╭─ SUPPLIED PASSAGE

Next, a region of a to-be-recognized object is detected from a shot original image through the target detection technology. Then, a to-be-recognized image encompassing the region of the to-be-recognized object is clipped from the original image. Finally, pose estimation is performed on the to-be-recognized image (an object in the to-be-recognized image) through the target pose estimation model, and predicted coordinates corresponding to each preset key point are determined. Then, tasks such as dance action recognition and dance gait recognition are implemented according to each predicted coordinate.
Also, acquisition and treatment of a sample image and a to-be-treated image are involved in a particular implementation of this application. When the embodiments described in this application are applied to a specific product or technology, permission or consent of a related object needs to be obtained, and collection, use, and treatment of related data need to comply with relevant laws, regulations, and standards of relevant countries and regions.
A process of training a pose estimation model is first described below with reference to the accompanying drawings from the perspective of a treatment device.
With reference to FIG. 2A, a schematic diagram of a process of training a pose estimation model in an embodiment of this application is shown in FIG. 2A. As shown in FIG. 2A, the process includes the following operations 101 to 105.
Operation 101, a treatment device may acquire a training sample, the training sample including a sample image and first coordinates of a preset key point in the sample image, and the preset key point being configured for locating a pose of an object in the sample image. The “first coordinates” are coordinates in the “sample image”, and thus may alternatively be referred to as “sample coordinates”. In all the embodiments of this application, the descriptions about the “sample coordinates” are also the descriptions about the “first coordinates”. The first coordinates/sample coordinates may be manually marked.

╰─

Copy word for word the part of the pose estimation passage above, starting with "Next, a region" and going on through "each predicted coordinate.".

╭─ EXTRACTED DATA

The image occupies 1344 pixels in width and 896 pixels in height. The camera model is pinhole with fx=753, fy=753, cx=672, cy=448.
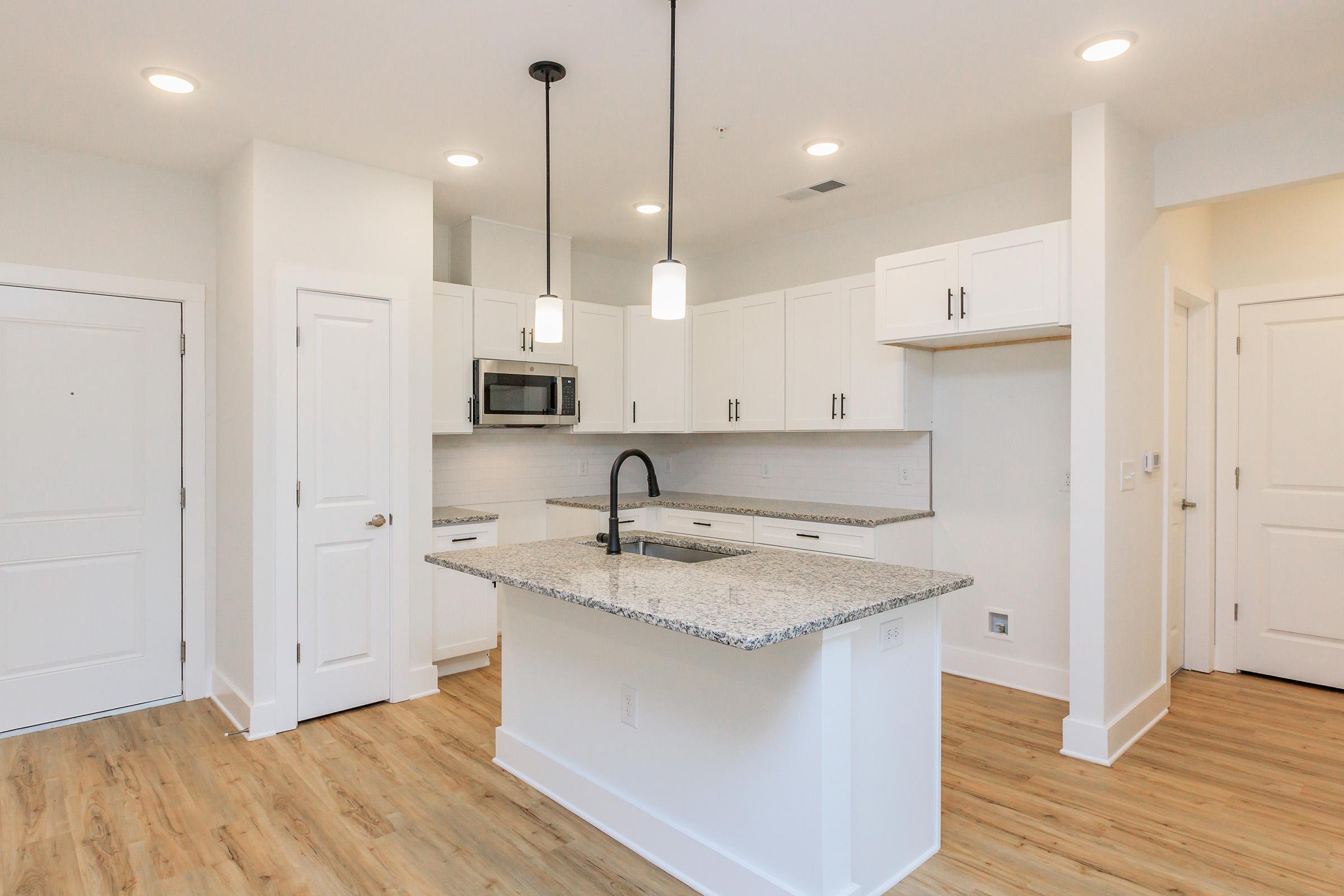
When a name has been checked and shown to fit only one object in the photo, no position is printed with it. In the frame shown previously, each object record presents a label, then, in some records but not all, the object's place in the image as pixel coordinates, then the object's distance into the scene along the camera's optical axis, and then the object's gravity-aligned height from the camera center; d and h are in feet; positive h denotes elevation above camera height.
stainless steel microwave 14.08 +0.90
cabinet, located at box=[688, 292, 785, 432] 15.07 +1.58
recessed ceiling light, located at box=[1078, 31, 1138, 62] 7.97 +4.27
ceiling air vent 12.86 +4.37
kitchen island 6.28 -2.59
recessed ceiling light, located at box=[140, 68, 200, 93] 8.74 +4.26
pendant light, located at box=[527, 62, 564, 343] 8.63 +1.49
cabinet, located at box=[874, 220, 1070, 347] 10.39 +2.24
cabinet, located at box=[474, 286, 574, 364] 14.26 +2.16
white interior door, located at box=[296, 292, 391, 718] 11.16 -0.96
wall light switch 10.23 -0.48
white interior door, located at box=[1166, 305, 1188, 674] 13.07 -1.03
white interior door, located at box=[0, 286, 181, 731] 10.88 -0.96
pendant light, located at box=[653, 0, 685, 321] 7.42 +1.51
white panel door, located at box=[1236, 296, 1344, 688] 12.39 -0.90
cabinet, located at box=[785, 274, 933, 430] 13.20 +1.30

╰─

- **WORKED SOLUTION**
Next, a region of a to-be-recognized object is detected from a shot original image through the target detection technology. Then, a to-be-recognized image encompassing the region of the to-be-recognized object is clipped from the original image. Finally, pose estimation is performed on the to-be-recognized image (an object in the to-be-recognized image) through the target pose estimation model, and predicted coordinates corresponding to each preset key point are determined. Then, tasks such as dance action recognition and dance gait recognition are implemented according to each predicted coordinate.